Document excerpt:

:::::

Baldwin Street Gallery

Identity area

Type of entity

Corporate body

Authorized form of name

Baldwin Street Gallery

Parallel form(s) of name

Standardized form(s) of name according to other rules

Other form(s) of name

  • Baldwin Street Gallery of Photography

Identifiers for corporate bodies

Description area

Dates of existence

1969-1978

History

The Baldwin Street Gallery of Photography, also known as Baldwin Street Gallery, was Canada's first independent photography gallery and was founded by John F. Phillips (1945-2010) and Laura Jones (1948-) in June, 1969. Its first location was at 23 Baldwin St. in Toronto, a house Phillips and Jones rented after immigrating to Canada from the United States during the Vietnam War. In 1968, Phillips and Jones had opened their home as an informal daycare and photography school for neighbourhood children, called the Baldwin Street Club. The couple were volunteers of the Company of Young Canadians which funded the educational project alongside the National Film Board. After a year and a half, the club became a gallery for the exhibition of independent photography, though they continued to teach children's photography courses throughout the lifespan of Baldwin Street Gallery. Jones and Phillips ran the Gallery on the first floor of the house, lived on the second floor, and offered a women's only darkroom in the basement in response to the number of men's only darkrooms in Toronto.

:::::

Data provided:
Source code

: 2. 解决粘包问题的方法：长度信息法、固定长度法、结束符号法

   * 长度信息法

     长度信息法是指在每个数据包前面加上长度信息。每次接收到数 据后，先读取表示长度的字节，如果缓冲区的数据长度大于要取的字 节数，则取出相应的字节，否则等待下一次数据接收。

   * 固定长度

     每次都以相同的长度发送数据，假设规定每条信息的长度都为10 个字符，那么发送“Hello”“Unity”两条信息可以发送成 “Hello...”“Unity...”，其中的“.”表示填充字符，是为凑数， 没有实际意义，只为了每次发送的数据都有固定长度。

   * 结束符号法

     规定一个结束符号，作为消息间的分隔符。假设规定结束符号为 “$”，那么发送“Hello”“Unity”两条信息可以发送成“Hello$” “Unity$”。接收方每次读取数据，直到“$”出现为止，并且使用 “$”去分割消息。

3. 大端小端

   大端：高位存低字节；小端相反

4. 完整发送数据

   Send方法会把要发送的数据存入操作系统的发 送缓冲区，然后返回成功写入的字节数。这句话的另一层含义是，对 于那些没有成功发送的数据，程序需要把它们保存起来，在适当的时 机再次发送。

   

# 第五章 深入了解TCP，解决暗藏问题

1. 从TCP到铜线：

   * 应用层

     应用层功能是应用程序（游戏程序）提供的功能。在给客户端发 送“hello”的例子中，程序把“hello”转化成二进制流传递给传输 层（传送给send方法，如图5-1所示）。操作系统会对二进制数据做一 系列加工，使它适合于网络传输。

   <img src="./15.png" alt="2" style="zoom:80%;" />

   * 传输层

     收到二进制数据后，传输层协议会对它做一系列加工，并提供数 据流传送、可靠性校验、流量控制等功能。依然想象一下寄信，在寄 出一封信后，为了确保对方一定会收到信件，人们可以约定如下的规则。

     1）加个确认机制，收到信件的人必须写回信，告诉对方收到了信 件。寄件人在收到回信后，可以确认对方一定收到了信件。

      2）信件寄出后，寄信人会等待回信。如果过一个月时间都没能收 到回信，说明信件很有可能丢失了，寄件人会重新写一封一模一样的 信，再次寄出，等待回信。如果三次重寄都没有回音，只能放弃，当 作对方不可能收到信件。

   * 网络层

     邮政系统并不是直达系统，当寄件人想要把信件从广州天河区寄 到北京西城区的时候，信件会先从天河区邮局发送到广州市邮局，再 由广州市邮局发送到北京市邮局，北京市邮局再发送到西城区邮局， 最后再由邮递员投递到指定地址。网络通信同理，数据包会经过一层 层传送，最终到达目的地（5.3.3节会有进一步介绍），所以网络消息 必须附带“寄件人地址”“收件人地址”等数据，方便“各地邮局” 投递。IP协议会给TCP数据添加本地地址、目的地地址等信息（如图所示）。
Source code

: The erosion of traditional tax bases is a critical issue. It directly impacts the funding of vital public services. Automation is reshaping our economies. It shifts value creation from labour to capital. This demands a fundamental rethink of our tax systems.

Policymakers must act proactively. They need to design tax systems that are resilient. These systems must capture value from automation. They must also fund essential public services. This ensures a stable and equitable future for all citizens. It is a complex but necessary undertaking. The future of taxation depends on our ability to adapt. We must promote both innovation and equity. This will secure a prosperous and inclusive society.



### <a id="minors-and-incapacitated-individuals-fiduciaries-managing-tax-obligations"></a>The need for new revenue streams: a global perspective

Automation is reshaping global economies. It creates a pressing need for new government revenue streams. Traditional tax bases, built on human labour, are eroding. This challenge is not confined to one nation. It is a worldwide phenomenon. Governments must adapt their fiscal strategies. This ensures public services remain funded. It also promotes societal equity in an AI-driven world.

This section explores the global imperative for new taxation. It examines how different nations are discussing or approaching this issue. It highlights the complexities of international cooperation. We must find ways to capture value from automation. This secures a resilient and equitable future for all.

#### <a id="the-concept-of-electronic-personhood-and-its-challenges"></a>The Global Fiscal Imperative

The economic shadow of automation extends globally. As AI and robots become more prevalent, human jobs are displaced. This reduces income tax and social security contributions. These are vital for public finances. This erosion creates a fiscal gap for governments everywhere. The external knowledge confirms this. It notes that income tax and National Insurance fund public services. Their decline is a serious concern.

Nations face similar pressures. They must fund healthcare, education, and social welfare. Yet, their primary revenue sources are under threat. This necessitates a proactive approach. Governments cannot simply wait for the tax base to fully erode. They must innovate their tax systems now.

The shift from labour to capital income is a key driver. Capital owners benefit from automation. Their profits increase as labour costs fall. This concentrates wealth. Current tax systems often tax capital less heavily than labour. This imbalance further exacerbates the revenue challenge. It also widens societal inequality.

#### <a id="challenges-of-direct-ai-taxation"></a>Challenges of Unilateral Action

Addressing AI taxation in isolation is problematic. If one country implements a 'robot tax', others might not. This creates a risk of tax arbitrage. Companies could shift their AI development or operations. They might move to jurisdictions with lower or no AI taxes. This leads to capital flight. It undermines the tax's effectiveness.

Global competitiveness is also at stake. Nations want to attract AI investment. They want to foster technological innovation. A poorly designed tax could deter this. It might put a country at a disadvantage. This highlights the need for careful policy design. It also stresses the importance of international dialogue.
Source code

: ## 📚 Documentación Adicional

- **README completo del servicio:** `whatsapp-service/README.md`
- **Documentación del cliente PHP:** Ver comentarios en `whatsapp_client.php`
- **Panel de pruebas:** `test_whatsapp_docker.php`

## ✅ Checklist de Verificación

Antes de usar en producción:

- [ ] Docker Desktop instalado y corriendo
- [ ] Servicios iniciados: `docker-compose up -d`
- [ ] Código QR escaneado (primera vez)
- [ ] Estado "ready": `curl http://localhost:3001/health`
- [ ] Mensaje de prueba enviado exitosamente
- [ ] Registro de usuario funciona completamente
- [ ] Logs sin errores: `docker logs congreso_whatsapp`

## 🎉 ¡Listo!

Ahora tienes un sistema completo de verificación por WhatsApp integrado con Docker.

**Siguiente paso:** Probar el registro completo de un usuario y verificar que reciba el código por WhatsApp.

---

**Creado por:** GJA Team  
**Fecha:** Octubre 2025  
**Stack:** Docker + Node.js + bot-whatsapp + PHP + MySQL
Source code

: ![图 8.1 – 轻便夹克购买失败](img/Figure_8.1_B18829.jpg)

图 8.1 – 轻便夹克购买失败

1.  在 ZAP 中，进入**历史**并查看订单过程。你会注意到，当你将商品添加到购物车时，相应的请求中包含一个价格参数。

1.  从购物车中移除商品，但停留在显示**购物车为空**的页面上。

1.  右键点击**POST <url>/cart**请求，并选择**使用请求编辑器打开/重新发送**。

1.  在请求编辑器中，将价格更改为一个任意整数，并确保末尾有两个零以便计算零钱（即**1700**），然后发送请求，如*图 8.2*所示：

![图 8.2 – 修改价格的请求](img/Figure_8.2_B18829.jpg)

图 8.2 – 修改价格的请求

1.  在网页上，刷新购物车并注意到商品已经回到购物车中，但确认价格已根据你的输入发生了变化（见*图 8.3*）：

:::::

Work task 1:
Could you condense the paragraph of the Baldwin Street Gallery description that begins "The Baldwin Street Gallery of Photography, also known as" into a bulleted list of its main facts?
Work task 2:
Could you carry the Baldwin Street Gallery description forward from its final sentence?

Answer section 1:
- The Baldwin Street Gallery of Photography, also called Baldwin Street Gallery, was Canada's first independent photography gallery. John F. Phillips (1945-2010) and Laura Jones (1948-) founded it in June 1969.
- Its first location was 23 Baldwin St. in Toronto. Phillips and Jones rented the house after immigrating to Canada from the United States during the Vietnam War.
- In 1968, the couple opened their home as the Baldwin Street Club, an informal daycare and photography school for neighborhood children.
- They were volunteers of the Company of Young Canadians. That organization and the National Film Board funded the educational project.
- After a year and a half, the club became a gallery for independent photography. Children's photography courses continued for as long as the gallery existed.
- The gallery occupied the first floor, and the couple lived on the second.
- The basement held a women's-only darkroom, offered in response to the number of men's-only darkrooms in Toronto.

Answer section 2:
Jones and Phillips dedicated much of their own photography towards documenting the everyday lives of those who lived on Baldwin Street, which at the time was comprised largely of immigrants such as themselves. Notably, the couple photographed and were involved with the 1970 Hydro Block Protests during which the community successfully blocked a proposal for an 18 story hydro transformer station to be built on Baldwin Street. The Gallery was an extension of their own socially concerned photography, and was dedicated to supporting and exhibiting the work of documentary photographers that served to further honest expression, rather than to profit or exploit. The Gallery curated photography exhibits of primarily Canadian photographers such as Barbara Astman, Pamela Harris, Jeremy Taylor, and Marian Bancroft though it also featured travelling exhibits from American photographers such as Barbara Morgan and Nikolaus Walter. In addition to being a key space for exhibition, the Gallery also became an essential meeting place for photographers, a center that carried information about the photography field at large, a bookstore and library, and an informal photography school offering educational workshops and courses.
In 1972, after Phillips began teaching photography full-time at York University and left his role as co-director, the Gallery was run co-operatively run by the Women in Photography Co-op, comprised of June Greenberg, Judy Holman, Laura Jones, Pamela Harris, Liz Maunsell, Lynn Murray, Linda Rosenbaum, and Lisa Steele. Frustrated by sexism in the photography industry and the lack of representation of women photographers, the Women in Photography Co-op curated the exhibit "Photographs of Women by Women" for the University of Toronto's Festival of Women. In response to a call-out for photographs by women about women, the Co-op received over 1,500 photographs from women in Canada and the United States of which they selected 230 for the exhibit.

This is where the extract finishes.